From the lake it was just a short hike down to the parking lot.  However, it was quite a different scene going down from the lake than it was going up.  There were throngs of people wearing work out clothes, swimsuits, and shorts and t-shirts heading up to the lake for picnics and just to hang out.  We were very glad at this point we had gotten to the parking lot early, since once the lot is full there is no where to park. After navigating our way around the ascending horde we were back at our car and very happy with our accomplishment and experience.  Cheers!

7 thoughts on “James Peak via St. Mary’s Glacier Trailhead: 13,312 ft

  1. What a day trip! I want go bad. Oh, but I am only 172feet above sea level in louisiana. I quess I am screwed while other adventurous explorers like yourself thrive and live! Lets see ,maybe I,ll go thru the drive thru at McDonald’s and call it an adventure. Sad but true!! Like was said in the movie” The Shawshank Redemption”, “you got to get busy living or get busy dying! ” and guys ,you are so living!!

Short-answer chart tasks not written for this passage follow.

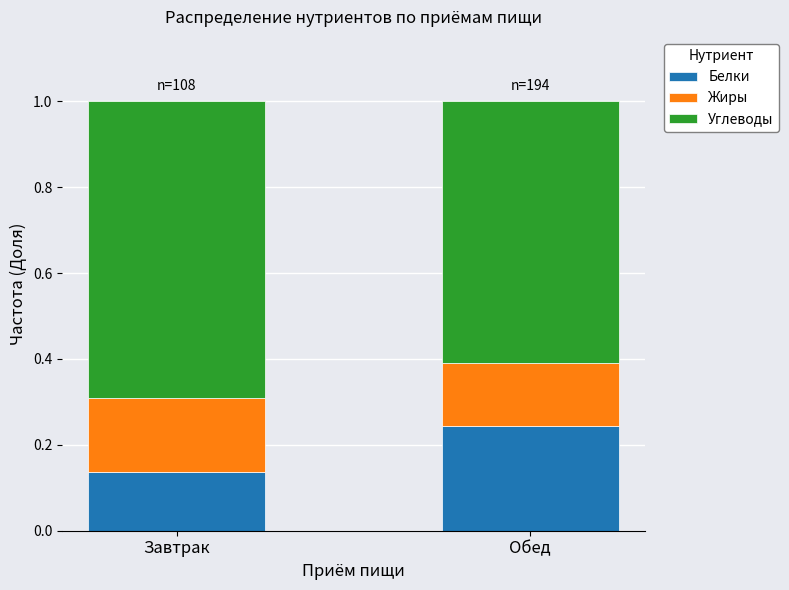

Which category has the lowest value in the Белки series?

Завтрак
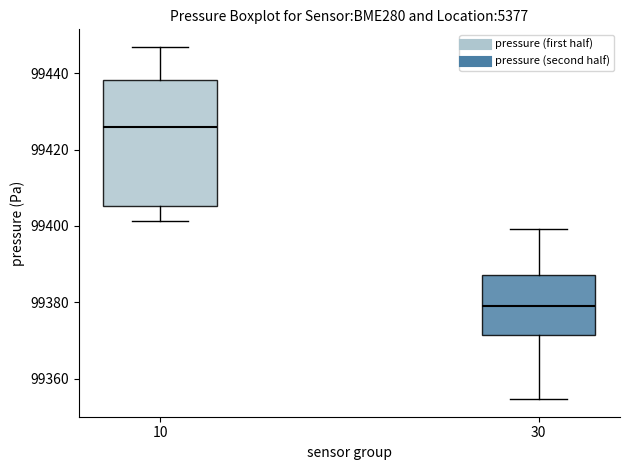

Which box's median line is the highest?

10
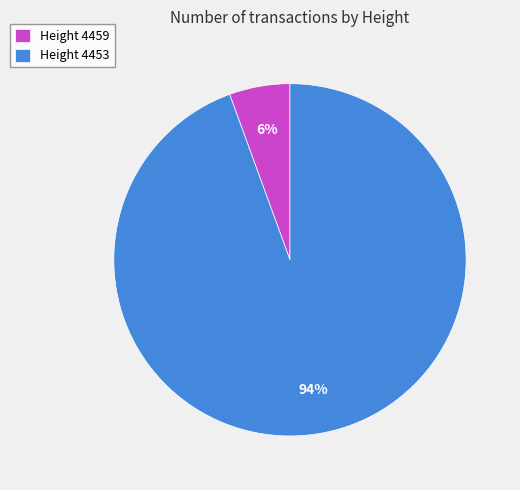

Which category has the smallest portion of the pie?

Height 4459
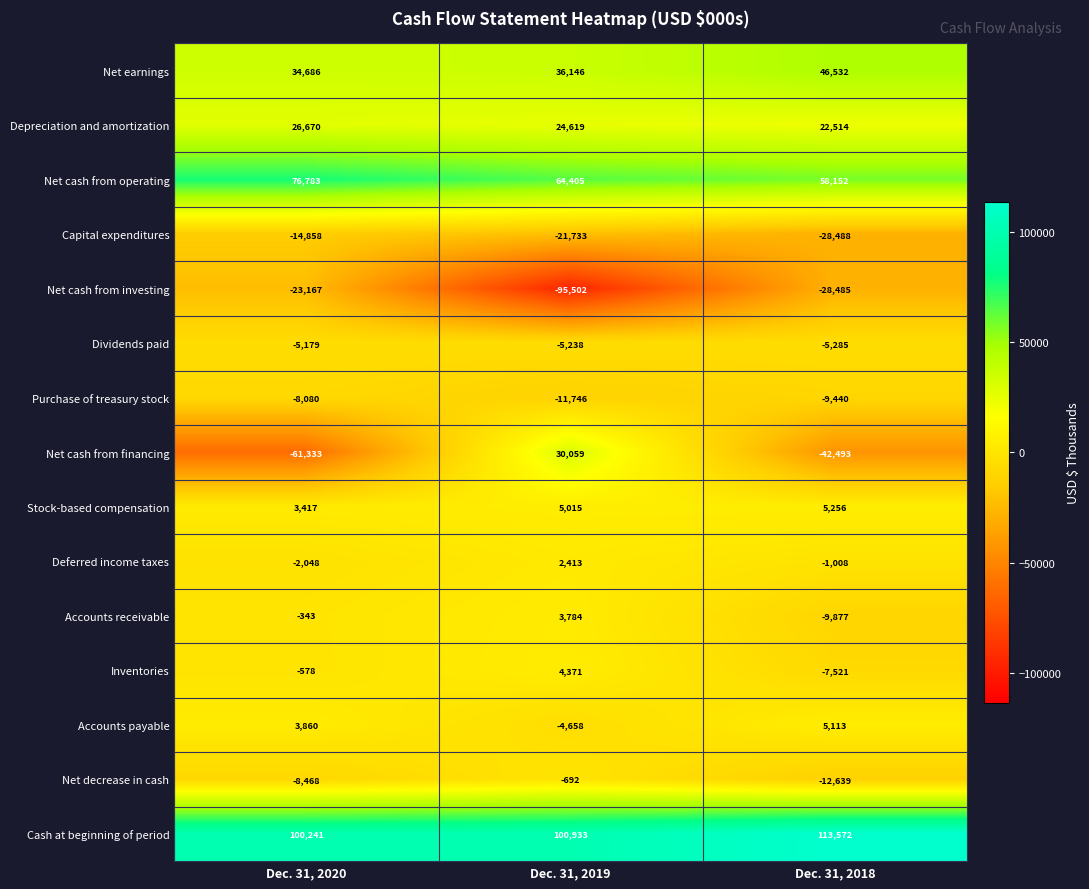

Is it true that Purchase of treasury stock equals -11746 at Dec. 31, 2019?

True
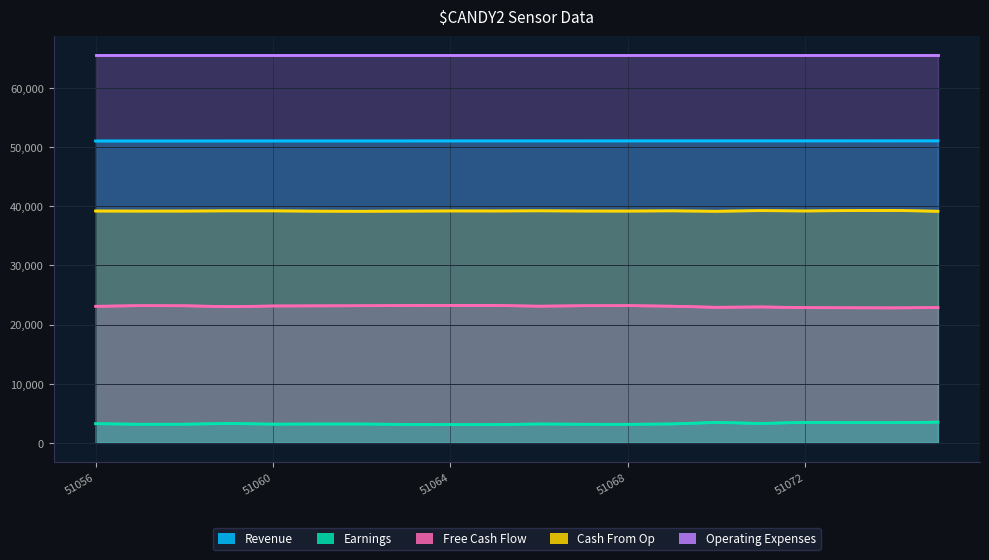

What is the difference between the maximum and minimum values in the Free Cash Flow series?

415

  2. Thanks so much for this post – I’ve been to St. Mary’s Glacier before, but never gone further than the top of the glacier. So, this now an aspiration…I think my hiking companions would love an 8-mile hike up a 13er as we prepare to hike a 14er this summer!

    1. Thanks! We had a blast, and it was a really great training hike with some nice views for the effort. We too have plans for a 14er or two before the summer ends. Happy travels 🙂

  3. Thanks for posting! Did the hike with my wife in June. What a great time. Barley made it up there but glad we did. Had hail, sleet, thunder & lightning on the way down. Can’t wait to do it again or try out some 14’ers this next summer. Till then to slopes in Winter Park we got to see from the peak. Keep climbing & thanks for the great review!

    1. Thanks! We really enjoyed it. We lucked out with some nice weather. You guys should try out Gray’s Peak. The views were breathtaking! We too will be heading to Winter Park slopes soon to try out some new skis! Take care and happy hiking and skiing.